PASSAGE PROVIDED »
- - - -

Lisa Mandle: And so one way to try to remedy this problem was to require developers to mitigate the impacts that their developing projects had on wetlands, which could involve, for example, restoring a wetland. And initially this happened in a sort of piecemeal way. So each developer might be required to mitigate the impacts that had it on a wetland on the property that it was developing or very close by. But the problem with this is that these developers weren't experts in wetland mitigation. They were experts in developing properties. And so this little piecemeal approach led to lots of tiny little fragmented, not that high quality wetland patches.
And so to solve this problem there, the approach of mitigation banking was developed, in which developers could then instead of having to do the mitigation themselves, they could pay a mitigation bank to do the mitigation and restore that wetland or protect that wetland elsewhere.
Daniel Raimi: And then it would be up to the mitigation bank—well, my understanding is that it would be up to the mitigation bank to decide where it makes the most sense to actually do the mitigation, whether or not it's sort of near the shopping mall or far away from the shopping mall.
Lisa Mandle: Yeah. That's right. The developer basically then just has to find some mitigation bank that has already generally done that mitigation somewhere and has those credits to sell for the equivalent amount of wetland mitigation that they've undertaken or that the developer needs. And so then the developer just pays for those credits. And the whole burden of figuring out where and how to do the mitigation is handled generally by the mitigation bank. There are requirements generally within the federal rules that mitigation has to happen within a certain area or watershed. So for example, if I develop something in California, I can't mitigate that with a wetland in Texas, but yes, sort of within a certain area, it's up to the mitigation bank to decide where it makes [the] most sense.

- - - -

ACTIVITY 1 »
In the wetland mitigation transcript, what were the developers experts in instead of wetland mitigation?
ACTIVITY 2 »
Write out the part of the wetland mitigation transcript starting at "Lisa Mandle: And" and ending at "quality wetland patches.".

- - - -

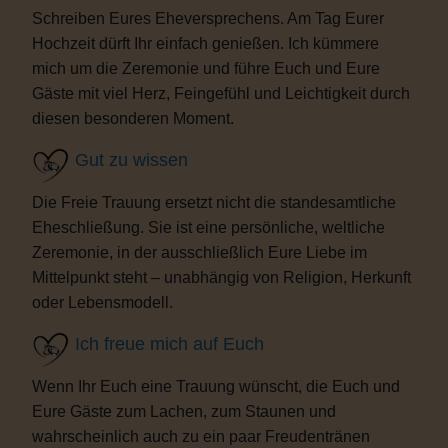
Schreiben Eures Eheversprechens. Am Tag Eurer
Hochzeit dürft Ihr einfach genießen. Ich kümmere
mich um die Zeremonie und führe Euch und Eure
Gäste mit viel Herz, Feingefühl und Leichtigkeit durch
diesen besonderen Moment.
Gut zu wissen
Die Freie Trauung ersetzt nicht die standesamtliche
Eheschließung. Sie ist eine persönliche, weltliche
Zeremonie, in der ausschließlich Eure Liebe im
Mittelpunkt steht – unabhängig von Religion, Herkunft
oder Lebensmodell.
Ich freue mich auf Euch
Wenn Ihr Euch eine Trauung wünscht, die Euch und
Eure Gäste zum Lachen, zum Staunen und
wahrscheinlich auch zu ein paar Freudentränen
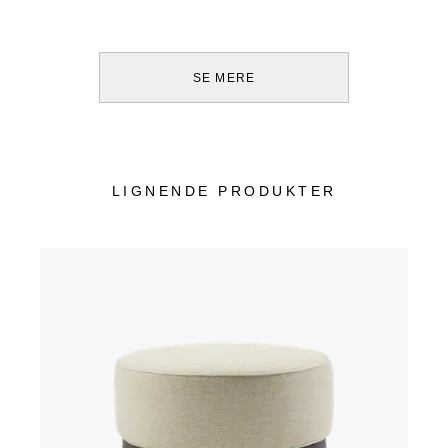
SE MERE
LIGNENDE PRODUKTER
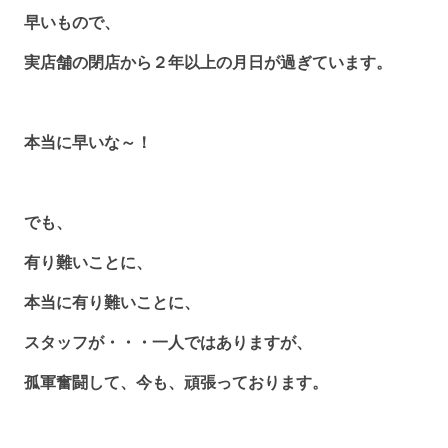
早いもので、
実店舗の閉店から２年以上の月日が過ぎています。
本当に早いな～！
でも、
有り難いことに、
本当に有り難いことに、
スタッフが・・・一人ではありますが、
孤軍奮闘して、今も、頑張っております。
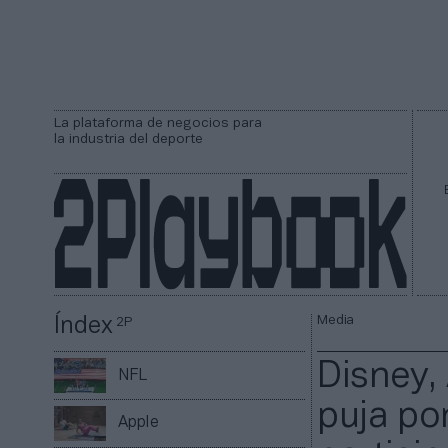
La plataforma de negocios para
la industria del deporte
Media
Índex
2P
Disney,
NFL
puja po
Apple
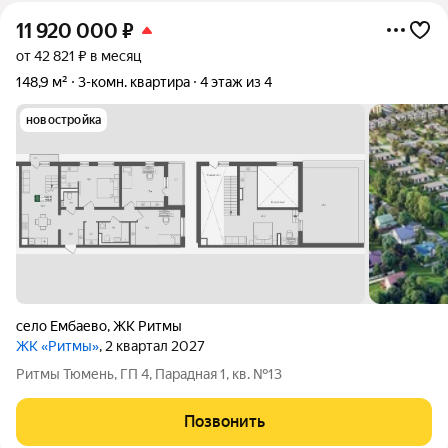
11 920 000
₽
от 42 821 ₽ в месяц
148,9 м²
3-комн. квартира
4 этаж из 4
новостройка
село Ембаево
,
ЖК Ритмы
ЖК «Ритмы»
, 2 квартал 2027
Ритмы Тюмень, ГП 4, Парадная 1, кв. №13
Позвонить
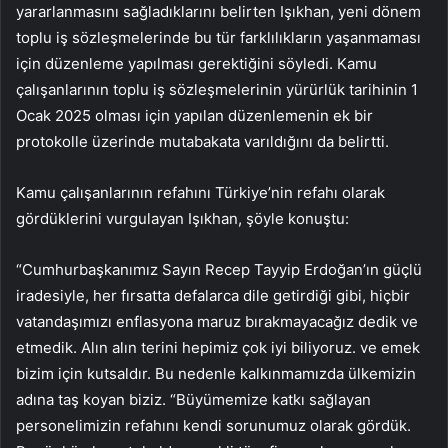
yararlanmasını sağladıklarını belirten Işıkhan, yeni dönem
toplu iş sözleşmelerinde bu tür farklılıkların yaşanmaması
için düzenleme yapılması gerektiğini söyledi. Kamu
çalışanlarının toplu iş sözleşmelerinin yürürlük tarihinin 1
Ocak 2025 olması için yapılan düzenlemenin ek bir
protokolle üzerinde mutabakata varıldığını da belirtti.
Kamu çalışanlarının refahını Türkiye’nin refahı olarak
gördüklerini vurgulayan Işıkhan, şöyle konuştu:
“Cumhurbaşkanımız Sayın Recep Tayyip Erdoğan’ın güçlü
iradesiyle, her fırsatta defalarca dile getirdiği gibi, hiçbir
vatandaşımızı enflasyona maruz bırakmayacağız dedik ve
etmedik. Alın alın terini hepimiz çok iyi biliyoruz. ve emek
bizim için kutsaldır. Bu nedenle kalkınmamızda ülkemizin
adına taş koyan biziz. “Büyümemize katkı sağlayan
personelimizin refahını kendi sorunumuz olarak gördük.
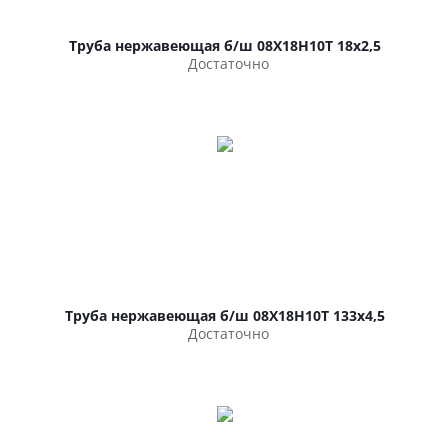
Труба нержавеющая б/ш 08Х18Н10Т 18х2,5
Достаточно
Труба нержавеющая б/ш 08Х18Н10Т 133х4,5
Достаточно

- - - -

FINAL ANSWER 1 »
Developing properties.

FINAL ANSWER 2 »
Lisa Mandle: And so one way to try to remedy this problem was to require developers to mitigate the impacts that their developing projects had on wetlands, which could involve, for example, restoring a wetland. And initially this happened in a sort of piecemeal way. So each developer might be required to mitigate the impacts that had it on a wetland on the property that it was developing or very close by. But the problem with this is that these developers weren't experts in wetland mitigation. They were experts in developing properties. And so this little piecemeal approach led to lots of tiny little fragmented, not that high quality wetland patches.